START DATA PROVIDED
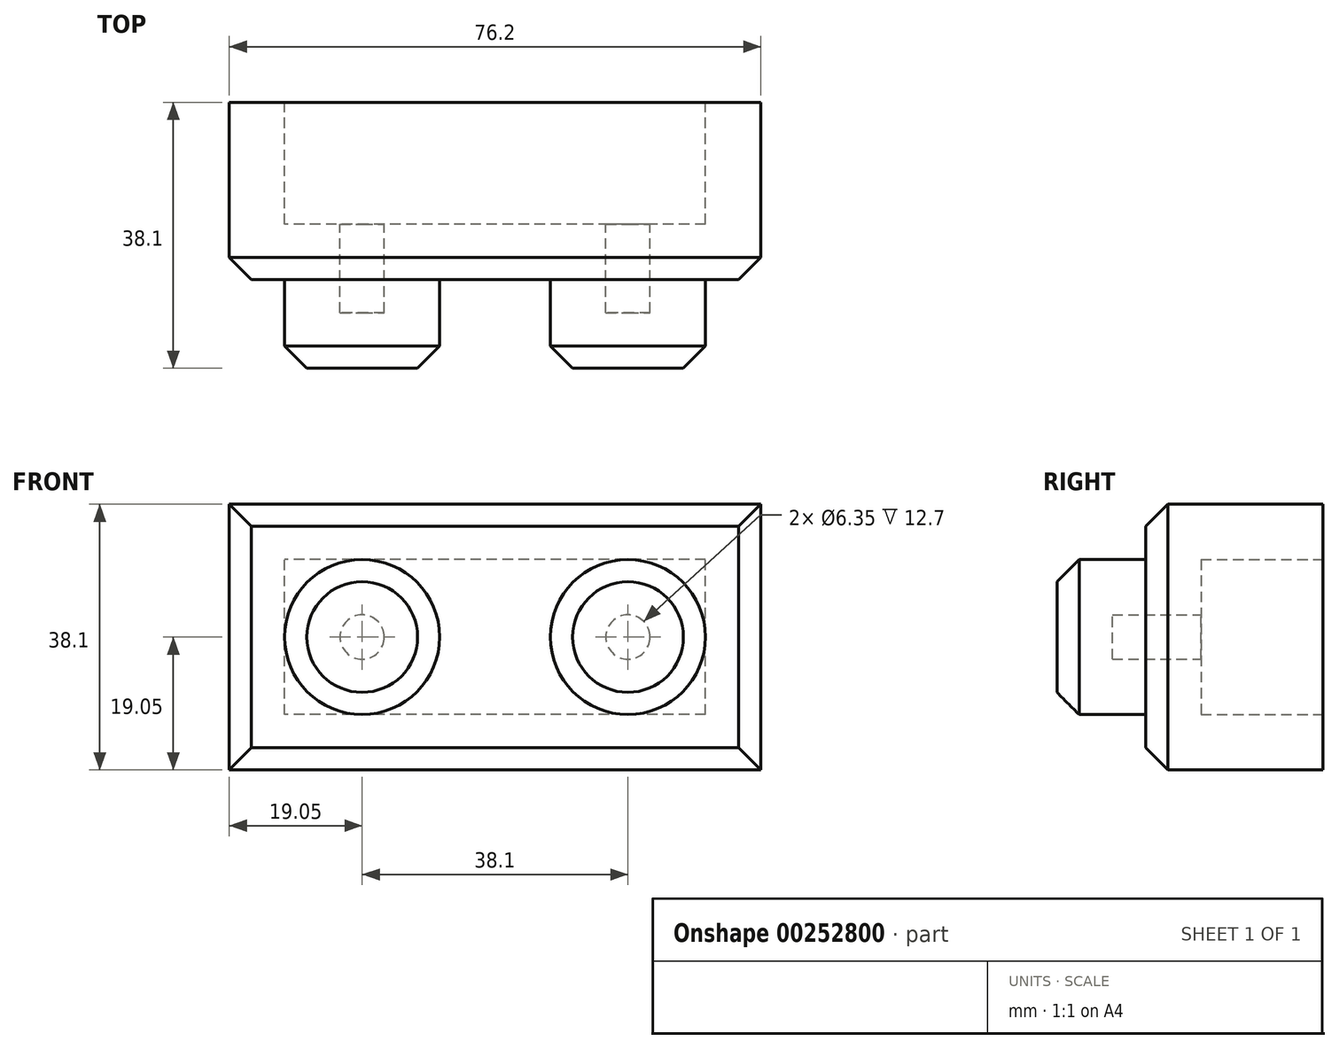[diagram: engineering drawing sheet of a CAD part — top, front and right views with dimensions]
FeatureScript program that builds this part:
annotation { "Feature Type Name" : "Feature", "Feature Type Description" : "" }
export const myFeature = defineFeature(function(context is Context, id is Id, definition is map)
    precondition{}
    {
        {
            var Q0;
            Q0=qCreatedBy(makeId("Front.planeOp"),FACE);
            var sketch = newSketch(context, id + "F0", { "sketchPlane" : qUnion([Q0])});
            skLineSegment(sketch, "E0.bottom", {"start": v(38.1, -19.05) * mm, "end": v(-38.1, -19.05) * mm});
            skLineSegment(sketch, "E0.top", {"start": v(38.1, 19.05) * mm, "end": v(-38.1, 19.05) * mm});
            skLineSegment(sketch, "E0.left", {"start": v(38.1, -19.05) * mm, "end": v(38.1, 19.05) * mm});
            skLineSegment(sketch, "E0.right", {"start": v(-38.1, -19.05) * mm, "end": v(-38.1, 19.05) * mm});
            skPoint(sketch, "E0.middle", {"position": v(0, 0) * mm});
            skSolve(sketch);
        }
        {
            var Q0;
            Q0 = qSketchRegion(id + "F0", true);
            extrude(context, id + "F1", {"entities" : qUnion([Q0]), "depth" : 25.4 * mm});
        }
        {
            var Q0;
            Q0=makeQuery(id+"F1.opExtrude","CAP_FACE",FACE,{"disambiguationData":[OSD([sQuery(id+"F0.wireOp",EDGE,"E0.bottom"),sQuery(id+"F0.wireOp",EDGE,"E0.top"),sQuery(id+"F0.wireOp",EDGE,"E0.left"),sQuery(id+"F0.wireOp",EDGE,"E0.right")])],"isStart":false});
            var sketch = newSketch(context, id + "F2", { "sketchPlane" : qUnion([Q0])});
            skCircle(sketch, "E1", {"center": v(-19.05, 0) * mm, "radius": 11.11 * mm});
            skCircle(sketch, "E2", {"center": v(19.05, 0) * mm, "radius": 11.11 * mm});
            skSolve(sketch);
        }
        {
            var Q0;
            Q0 = qSketchRegion(id + "F2", true);
            extrude(context, id + "F3", {"entities" : qUnion([Q0]), "operationType" : NewBodyOperationType.ADD, "depth" : 12.7 * mm});
        }
        {
            var Q0;
            Q0=makeQuery(id+"F3.opExtrude","CAP_EDGE",EDGE,{"disambiguationData":[OSD([sQuery(id+"F2.wireOp",EDGE,"E2")])],"isStart":false});
            var Q1;
            Q1=makeQuery(id+"F3.opExtrude","CAP_EDGE",EDGE,{"disambiguationData":[OSD([sQuery(id+"F2.wireOp",EDGE,"E1")])],"isStart":false});
            chamfer(context, id + "F4", {"entities" : qUnion([Q0, Q1]), "chamferType" : ChamferType.OFFSET_ANGLE, "width" : 3.17 * mm, "oppositeDirection" : false, "angle" : 45 * degree, "tangentPropagation" : true});
        }
        {
            var Q0;
            Q0=makeQuery(id+"F1.opExtrude","CAP_EDGE",EDGE,{"disambiguationData":[OSD([sQuery(id+"F0.wireOp",EDGE,"E0.top")])],"isStart":false});
            chamfer(context, id + "F5", {"entities" : qUnion([Q0]), "chamferType" : ChamferType.OFFSET_ANGLE, "width" : 3.17 * mm, "oppositeDirection" : false, "angle" : 45 * degree, "tangentPropagation" : true});
        }
        {
            var Q0;
            Q0=makeQuery(id+"F1.opExtrude","CAP_EDGE",EDGE,{"disambiguationData":[OSD([sQuery(id+"F0.wireOp",EDGE,"E0.left")])],"isStart":false});
            var Q1;
            Q1=makeQuery(id+"F1.opExtrude","CAP_EDGE",EDGE,{"disambiguationData":[OSD([sQuery(id+"F0.wireOp",EDGE,"E0.bottom")])],"isStart":false});
            var Q2;
            Q2=makeQuery(id+"F1.opExtrude","CAP_EDGE",EDGE,{"disambiguationData":[OSD([sQuery(id+"F0.wireOp",EDGE,"E0.right")])],"isStart":false});
            chamfer(context, id + "F6", {"entities" : qUnion([Q0, Q1, Q2]), "chamferType" : ChamferType.OFFSET_ANGLE, "width" : 3.17 * mm, "oppositeDirection" : false, "angle" : 45 * degree, "tangentPropagation" : true});
        }
        {
            var Q0;
            Q0=makeQuery(id+"F1.opExtrude","CAP_FACE",FACE,{"disambiguationData":[OSD([sQuery(id+"F0.wireOp",EDGE,"E0.bottom"),sQuery(id+"F0.wireOp",EDGE,"E0.top"),sQuery(id+"F0.wireOp",EDGE,"E0.left"),sQuery(id+"F0.wireOp",EDGE,"E0.right")])],"isStart":true});
            shell(context, id + "F7", {"entities" : qUnion([Q0]), "thickness" : 7.94 * mm});
        }
    });
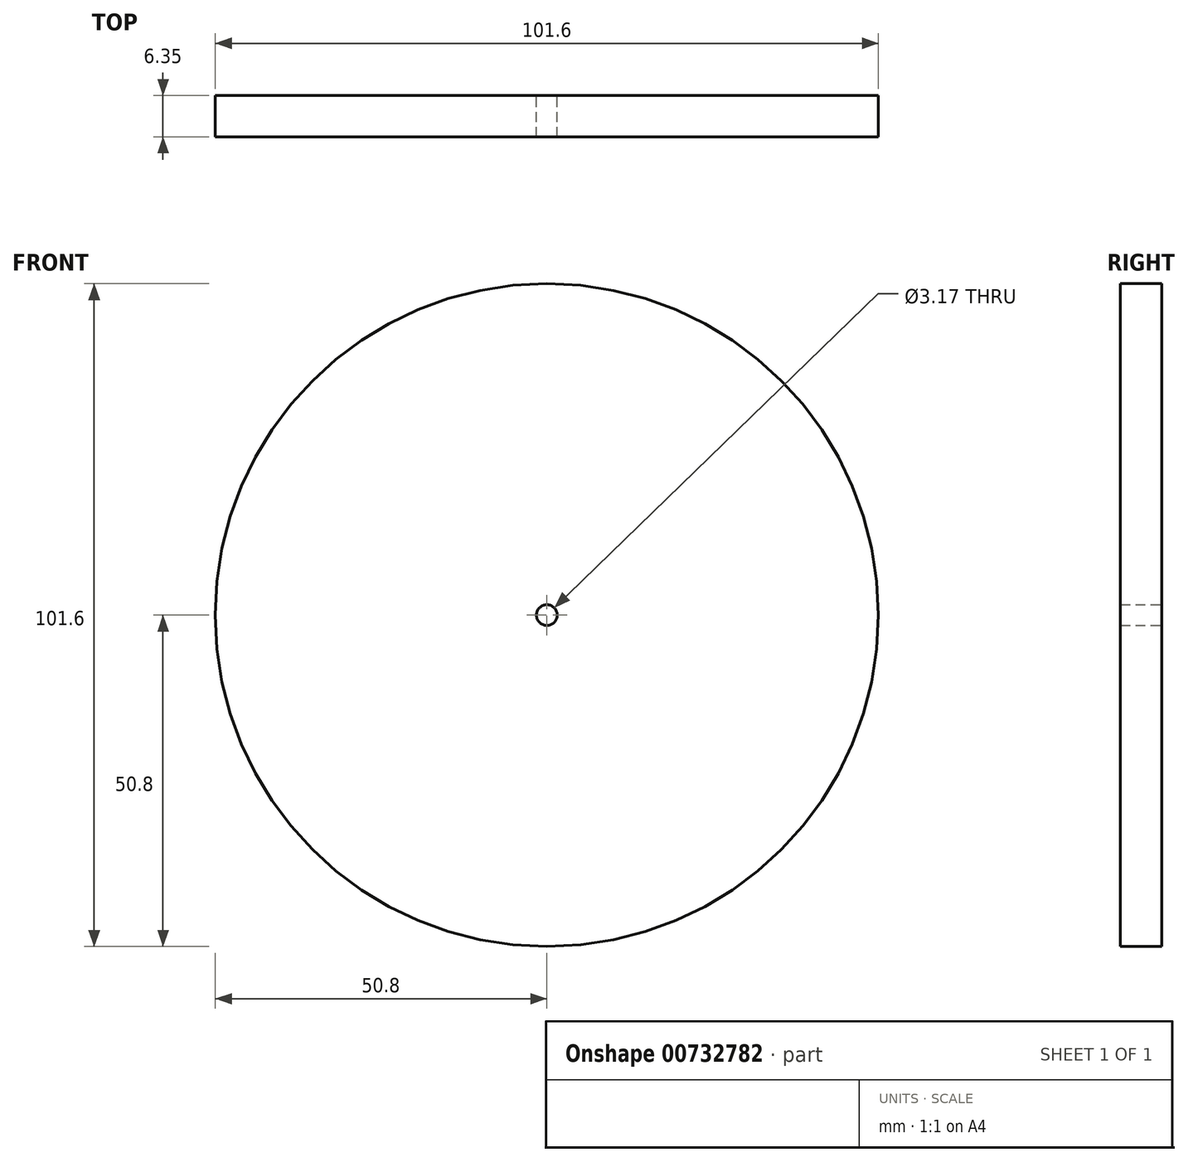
END DATA PROVIDED
#### TASK GOAL:
Show every line above that contains the string "center".

#### RESULT:
            skCircle(sketch, "E1", {"center": v(-19.05, 0) * mm, "radius": 11.11 * mm});
            skCircle(sketch, "E2", {"center": v(19.05, 0) * mm, "radius": 11.11 * mm});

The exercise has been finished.